Following days of extended capital outflows, XRP’s technical structure is signaling more trouble, with the asset facing the possibility of plunging toward the $1 level.
The token is currently hovering above the $2 mark, a price area that has repeatedly acted as a structural floor in recent months.
Now, fresh insights suggest this support is under sustained pressure, putting downside targets firmly back into focus, according to an outlook shared by Ali Martinez in an X post on December 13.

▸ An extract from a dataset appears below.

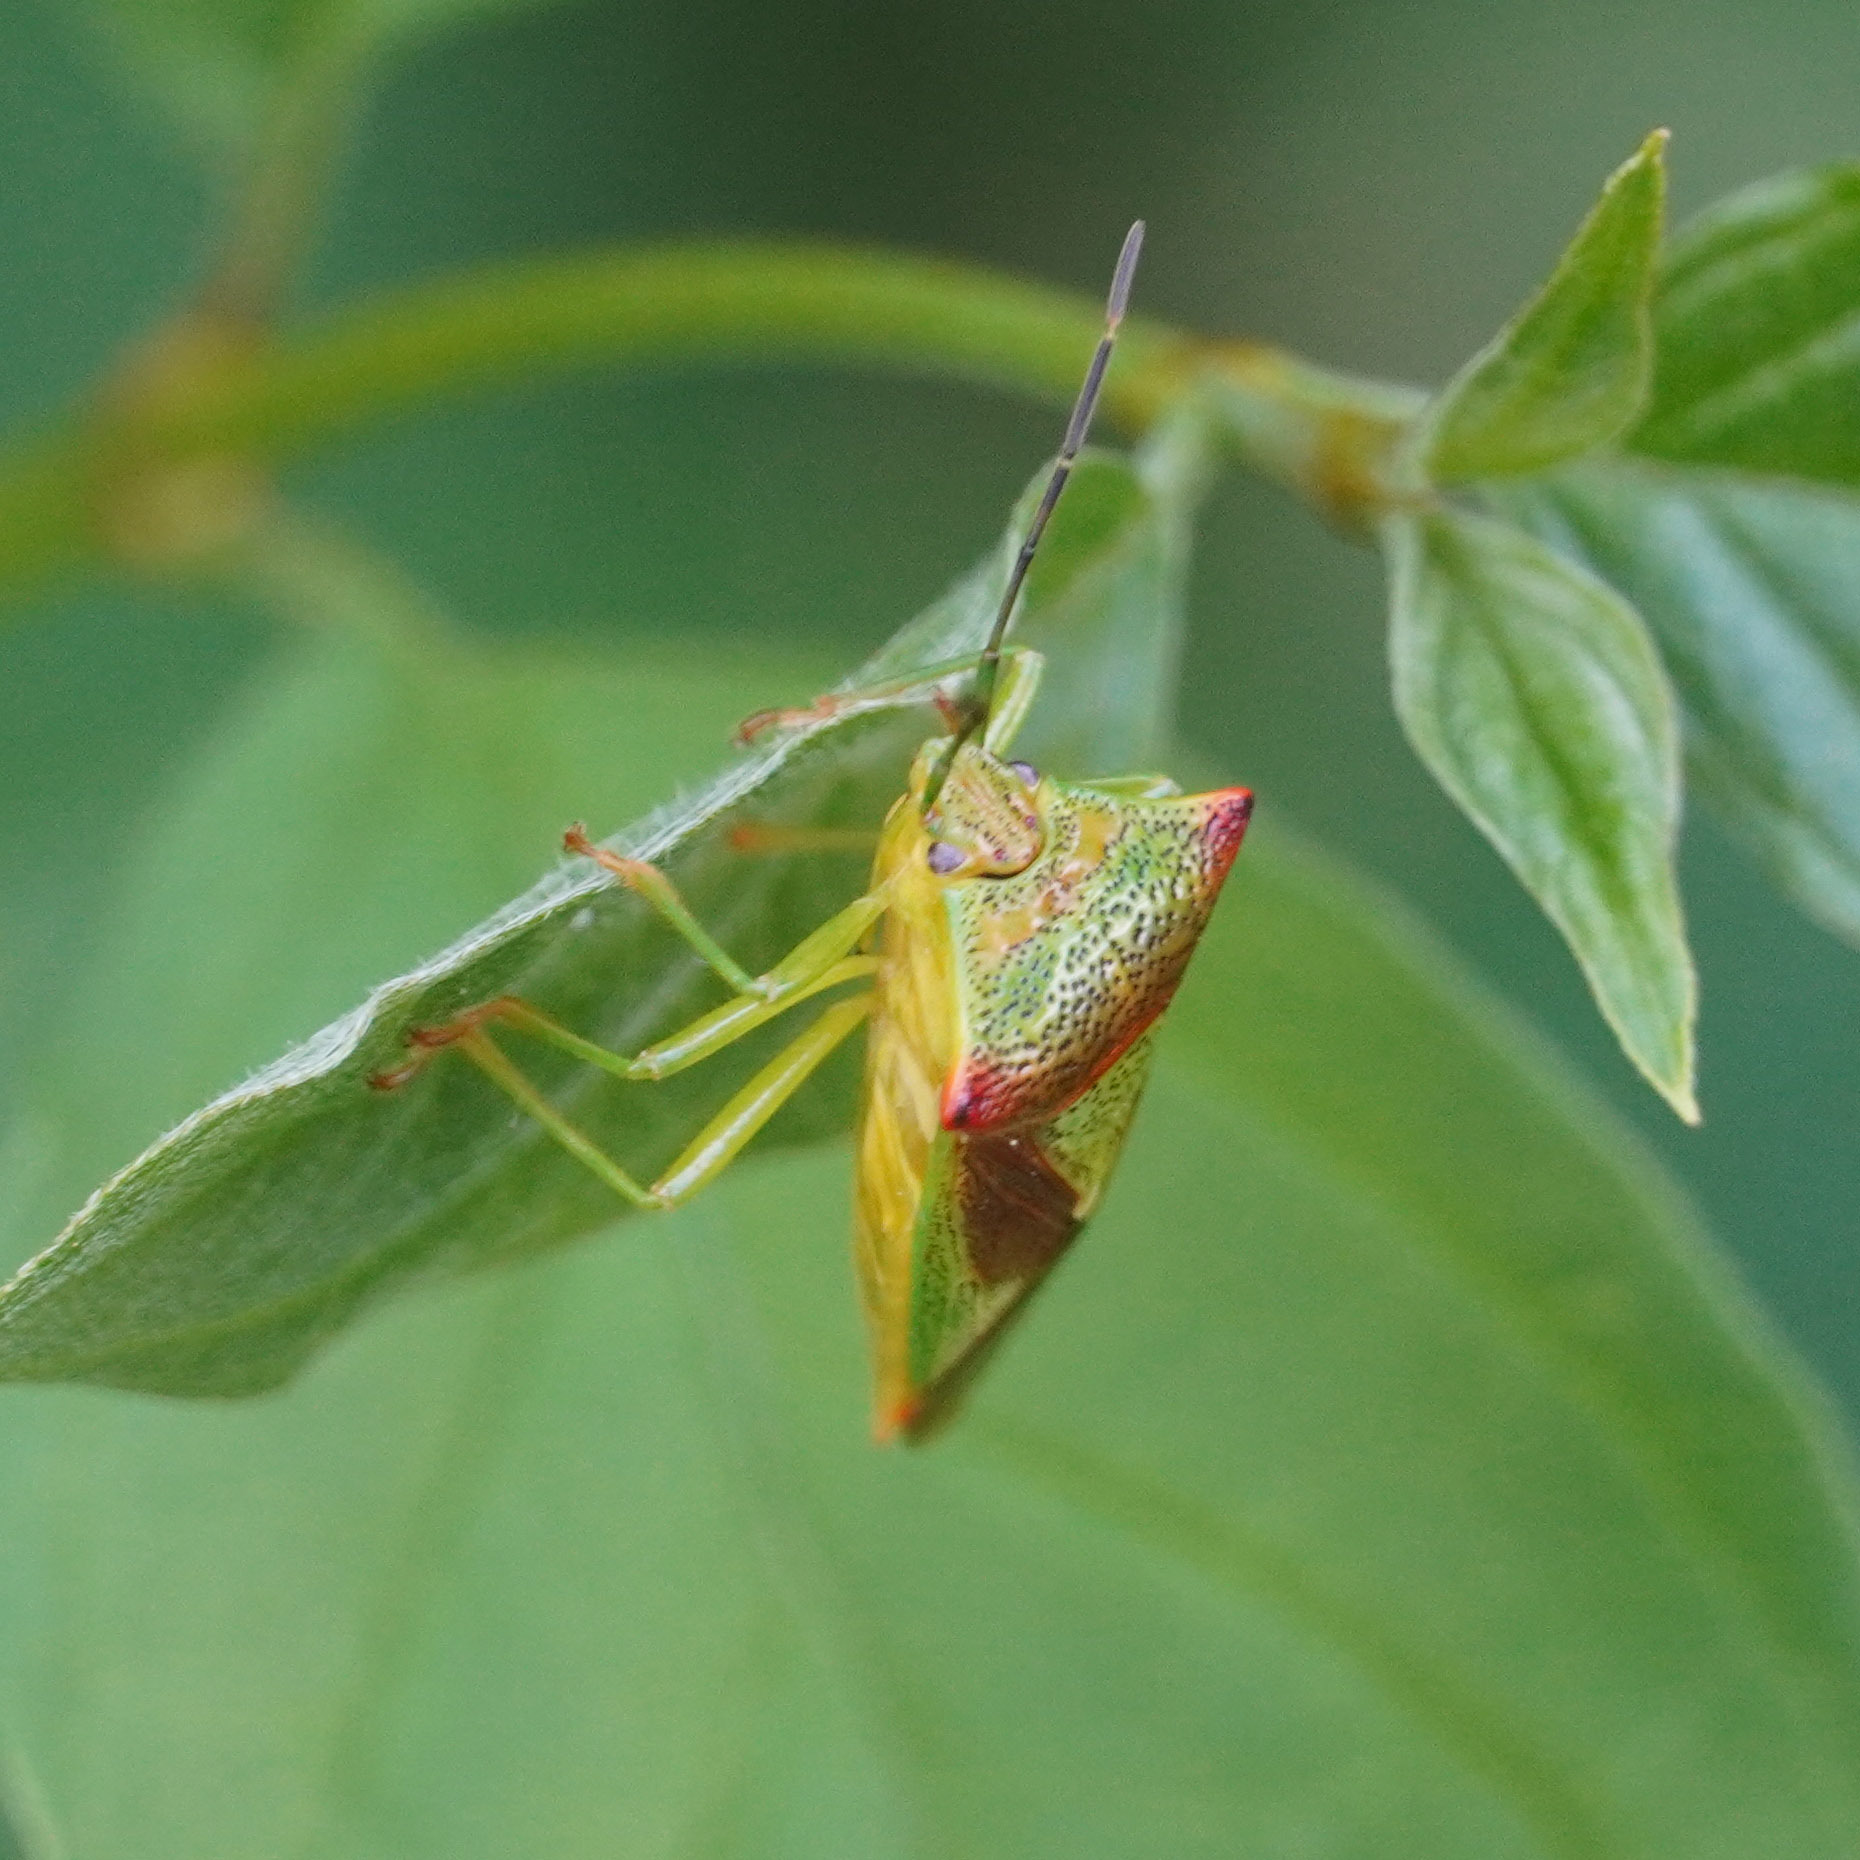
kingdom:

According to his analysis, on the higher time frame, XRP has shifted from strong upside expansion into a clear downtrend defined by lower highs and lower lows.
XRP key price levels
After topping above $3.40 earlier in the year, momentum faded, with the price breaking below key supports at $2.60 and $2.25. Each subsequent rebound has weakened, pointing to declining bullish conviction and a firmly bearish market structure.
The key development is XRP’s consolidation just above $2, marked by tightening price action and lower volatility. While this signals indecision, following an extended decline, it more often points to downside continuation rather than recovery.
Technically, $2 is a key psychological and structural support for XRP. A decisive break below it would confirm the loss of long-term support and open the way for a drop toward $1.20, a level aligned with past consolidation and historical reactions. Once $2 fails, selling pressure could accelerate as stop-losses are triggered.
Notably, in recent sessions, XRP has been weighed down by broader cryptocurrency market sentiment, which has seen the asset briefly dip below $2 alongside reported outflows of about $6 billion.
Still, there are hints of a possible rebound, as ETF inflows remain strong and investors appear to be moving tokens off exchanges, a signal that can precede price stabilization or recovery.
XRP price analysis
By press time, XRP was trading at $2.04, up about 0.5% over the past 24 hours. On the weekly chart, the asset has posted a similar gain.

Meanwhile, XRP’s troubles are further reflected in its technical positioning, as the token remains below both its 50-day simple moving average (SMA) of $2.27 and its 200-day SMA of $2.60.
This setup signals a persistent downtrend across both short- and long-term horizons, with the wider gap to the 200-day average pointing to deeper bearish momentum.
Complementing this, the 14-day Relative Strength Index (RSI) at 41.51 sits in neutral territory but leans toward mild oversold conditions, suggesting selling pressure is easing, though not yet at levels that typically trigger a strong rebound.